*** Records for this task ***
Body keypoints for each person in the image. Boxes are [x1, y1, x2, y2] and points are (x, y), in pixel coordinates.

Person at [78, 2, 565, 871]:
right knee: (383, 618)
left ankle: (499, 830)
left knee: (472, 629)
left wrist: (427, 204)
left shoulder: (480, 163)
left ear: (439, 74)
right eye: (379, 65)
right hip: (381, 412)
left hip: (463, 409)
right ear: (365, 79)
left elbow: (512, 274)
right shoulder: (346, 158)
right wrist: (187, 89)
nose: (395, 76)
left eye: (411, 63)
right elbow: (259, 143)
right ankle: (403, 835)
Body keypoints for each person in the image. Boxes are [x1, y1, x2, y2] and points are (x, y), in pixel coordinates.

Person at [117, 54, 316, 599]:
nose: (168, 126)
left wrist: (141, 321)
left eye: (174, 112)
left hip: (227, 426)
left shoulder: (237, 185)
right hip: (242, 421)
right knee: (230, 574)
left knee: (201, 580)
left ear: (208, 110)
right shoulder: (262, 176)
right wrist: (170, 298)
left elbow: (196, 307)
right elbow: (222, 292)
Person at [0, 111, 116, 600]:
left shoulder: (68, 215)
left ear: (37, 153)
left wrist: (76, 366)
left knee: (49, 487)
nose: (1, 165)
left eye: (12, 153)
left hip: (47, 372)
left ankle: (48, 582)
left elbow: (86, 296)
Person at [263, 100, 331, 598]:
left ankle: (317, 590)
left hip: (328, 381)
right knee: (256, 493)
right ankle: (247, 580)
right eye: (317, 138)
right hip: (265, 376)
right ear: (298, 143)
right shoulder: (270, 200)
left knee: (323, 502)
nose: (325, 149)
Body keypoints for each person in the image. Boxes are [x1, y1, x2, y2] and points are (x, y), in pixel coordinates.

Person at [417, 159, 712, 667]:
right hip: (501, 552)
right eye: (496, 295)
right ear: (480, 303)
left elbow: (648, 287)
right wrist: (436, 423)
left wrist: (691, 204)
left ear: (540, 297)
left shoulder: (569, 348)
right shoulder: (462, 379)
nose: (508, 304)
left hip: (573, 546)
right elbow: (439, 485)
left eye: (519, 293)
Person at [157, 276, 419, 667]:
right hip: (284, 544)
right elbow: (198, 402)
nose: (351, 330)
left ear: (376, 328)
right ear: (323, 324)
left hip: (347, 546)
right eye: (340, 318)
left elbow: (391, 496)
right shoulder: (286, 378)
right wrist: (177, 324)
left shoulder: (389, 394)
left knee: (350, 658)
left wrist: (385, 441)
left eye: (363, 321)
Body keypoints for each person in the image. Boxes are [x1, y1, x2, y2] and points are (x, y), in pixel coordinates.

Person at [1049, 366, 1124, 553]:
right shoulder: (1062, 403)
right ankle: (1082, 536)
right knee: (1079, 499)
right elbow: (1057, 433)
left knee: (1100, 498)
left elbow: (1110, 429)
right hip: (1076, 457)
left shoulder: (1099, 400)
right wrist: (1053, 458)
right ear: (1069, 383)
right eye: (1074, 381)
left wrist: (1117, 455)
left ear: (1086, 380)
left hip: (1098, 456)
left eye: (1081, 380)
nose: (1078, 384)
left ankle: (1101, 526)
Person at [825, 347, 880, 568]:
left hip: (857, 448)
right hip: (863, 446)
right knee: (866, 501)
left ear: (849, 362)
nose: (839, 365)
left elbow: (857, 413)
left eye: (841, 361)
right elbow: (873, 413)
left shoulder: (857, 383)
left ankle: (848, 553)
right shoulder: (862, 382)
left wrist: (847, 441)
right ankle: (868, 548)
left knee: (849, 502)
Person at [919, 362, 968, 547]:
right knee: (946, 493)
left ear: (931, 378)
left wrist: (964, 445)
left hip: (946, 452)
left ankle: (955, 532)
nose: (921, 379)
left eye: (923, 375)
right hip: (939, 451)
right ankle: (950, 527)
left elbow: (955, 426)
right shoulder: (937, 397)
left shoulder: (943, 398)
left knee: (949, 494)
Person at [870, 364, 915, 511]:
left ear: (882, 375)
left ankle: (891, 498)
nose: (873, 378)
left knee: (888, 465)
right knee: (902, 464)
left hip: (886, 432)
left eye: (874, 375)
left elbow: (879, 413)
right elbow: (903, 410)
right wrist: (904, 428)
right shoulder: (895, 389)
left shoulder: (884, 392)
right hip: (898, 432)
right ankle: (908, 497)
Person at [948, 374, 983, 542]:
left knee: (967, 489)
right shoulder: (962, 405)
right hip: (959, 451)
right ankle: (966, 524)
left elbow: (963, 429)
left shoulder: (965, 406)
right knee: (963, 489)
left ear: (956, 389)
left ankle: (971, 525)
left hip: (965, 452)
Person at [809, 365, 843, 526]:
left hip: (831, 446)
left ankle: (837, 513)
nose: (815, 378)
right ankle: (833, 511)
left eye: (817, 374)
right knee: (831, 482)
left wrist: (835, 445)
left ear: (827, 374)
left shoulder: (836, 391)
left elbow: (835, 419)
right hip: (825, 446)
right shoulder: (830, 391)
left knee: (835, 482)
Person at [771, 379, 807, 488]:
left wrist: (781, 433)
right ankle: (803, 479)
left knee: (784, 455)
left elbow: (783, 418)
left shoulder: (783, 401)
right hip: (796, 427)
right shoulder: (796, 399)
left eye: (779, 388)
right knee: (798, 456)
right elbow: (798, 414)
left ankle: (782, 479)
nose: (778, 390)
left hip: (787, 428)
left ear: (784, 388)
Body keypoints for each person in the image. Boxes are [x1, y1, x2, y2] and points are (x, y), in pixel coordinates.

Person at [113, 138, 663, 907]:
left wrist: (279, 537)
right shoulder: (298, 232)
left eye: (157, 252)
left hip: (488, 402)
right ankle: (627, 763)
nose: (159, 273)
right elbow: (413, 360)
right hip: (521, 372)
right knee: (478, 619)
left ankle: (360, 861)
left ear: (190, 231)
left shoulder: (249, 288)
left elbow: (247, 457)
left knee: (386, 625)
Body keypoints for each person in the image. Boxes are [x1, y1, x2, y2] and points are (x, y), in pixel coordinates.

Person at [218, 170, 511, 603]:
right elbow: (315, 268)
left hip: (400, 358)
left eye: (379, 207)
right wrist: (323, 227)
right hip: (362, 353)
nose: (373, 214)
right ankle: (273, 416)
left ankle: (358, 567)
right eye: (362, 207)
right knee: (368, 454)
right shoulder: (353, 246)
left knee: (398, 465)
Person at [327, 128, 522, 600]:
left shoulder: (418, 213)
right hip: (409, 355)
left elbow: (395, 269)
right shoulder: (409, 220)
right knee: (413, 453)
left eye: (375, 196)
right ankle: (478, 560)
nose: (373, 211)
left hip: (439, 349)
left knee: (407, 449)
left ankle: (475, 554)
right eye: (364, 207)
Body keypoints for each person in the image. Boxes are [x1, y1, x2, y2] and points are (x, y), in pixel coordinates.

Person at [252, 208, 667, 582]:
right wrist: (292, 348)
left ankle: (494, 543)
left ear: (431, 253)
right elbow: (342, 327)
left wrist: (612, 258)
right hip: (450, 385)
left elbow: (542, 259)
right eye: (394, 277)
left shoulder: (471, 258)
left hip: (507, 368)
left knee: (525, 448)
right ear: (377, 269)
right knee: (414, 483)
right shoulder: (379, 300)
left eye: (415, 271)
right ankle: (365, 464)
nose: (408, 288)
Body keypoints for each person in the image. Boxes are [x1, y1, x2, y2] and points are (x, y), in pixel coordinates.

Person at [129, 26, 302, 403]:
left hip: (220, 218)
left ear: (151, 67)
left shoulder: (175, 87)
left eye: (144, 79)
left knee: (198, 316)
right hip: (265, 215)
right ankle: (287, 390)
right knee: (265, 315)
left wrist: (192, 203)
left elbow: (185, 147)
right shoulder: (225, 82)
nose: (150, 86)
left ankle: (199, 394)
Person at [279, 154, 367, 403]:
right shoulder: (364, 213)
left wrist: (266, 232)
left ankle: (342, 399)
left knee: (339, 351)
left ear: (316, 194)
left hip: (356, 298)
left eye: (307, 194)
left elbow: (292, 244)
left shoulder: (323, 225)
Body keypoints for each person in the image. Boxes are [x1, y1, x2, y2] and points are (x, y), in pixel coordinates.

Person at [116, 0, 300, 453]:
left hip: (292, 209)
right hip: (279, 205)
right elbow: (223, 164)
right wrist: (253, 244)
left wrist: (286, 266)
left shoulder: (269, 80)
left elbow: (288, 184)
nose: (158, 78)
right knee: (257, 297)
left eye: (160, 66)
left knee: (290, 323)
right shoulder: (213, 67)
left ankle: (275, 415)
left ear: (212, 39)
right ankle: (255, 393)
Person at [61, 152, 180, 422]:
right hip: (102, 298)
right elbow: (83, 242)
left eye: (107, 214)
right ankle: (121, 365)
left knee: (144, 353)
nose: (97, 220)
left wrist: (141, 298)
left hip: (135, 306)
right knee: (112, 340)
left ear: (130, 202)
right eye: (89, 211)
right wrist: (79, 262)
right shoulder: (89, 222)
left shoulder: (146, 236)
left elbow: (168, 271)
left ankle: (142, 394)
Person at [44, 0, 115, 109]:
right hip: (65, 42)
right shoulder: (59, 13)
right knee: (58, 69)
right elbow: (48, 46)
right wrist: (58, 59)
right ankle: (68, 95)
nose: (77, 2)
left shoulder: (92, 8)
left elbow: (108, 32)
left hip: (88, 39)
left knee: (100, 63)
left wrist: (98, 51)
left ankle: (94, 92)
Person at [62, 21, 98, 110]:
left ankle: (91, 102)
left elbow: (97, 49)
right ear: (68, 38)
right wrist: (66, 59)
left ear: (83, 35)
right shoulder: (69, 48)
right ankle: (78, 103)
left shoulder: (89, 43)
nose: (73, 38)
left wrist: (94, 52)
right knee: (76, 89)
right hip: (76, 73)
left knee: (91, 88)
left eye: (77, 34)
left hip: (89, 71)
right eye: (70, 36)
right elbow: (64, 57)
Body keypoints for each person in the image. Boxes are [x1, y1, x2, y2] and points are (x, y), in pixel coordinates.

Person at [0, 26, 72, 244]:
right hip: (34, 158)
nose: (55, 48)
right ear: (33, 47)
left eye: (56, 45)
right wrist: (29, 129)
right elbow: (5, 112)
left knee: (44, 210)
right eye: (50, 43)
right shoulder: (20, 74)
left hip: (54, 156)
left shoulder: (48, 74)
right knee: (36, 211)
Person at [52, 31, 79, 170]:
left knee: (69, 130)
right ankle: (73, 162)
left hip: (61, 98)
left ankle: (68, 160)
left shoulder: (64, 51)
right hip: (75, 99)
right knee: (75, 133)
*** End of Records for this task ***
§ Work instructions: When the line containing "left shoulder: (48, 74)" is found in the records above, restate it and every later line word for word through the last one, and nothing more.

§ Expected answer:
left shoulder: (48, 74)
right knee: (36, 211)
Person at [52, 31, 79, 170]:
left knee: (69, 130)
right ankle: (73, 162)
left hip: (61, 98)
left ankle: (68, 160)
left shoulder: (64, 51)
right hip: (75, 99)
right knee: (75, 133)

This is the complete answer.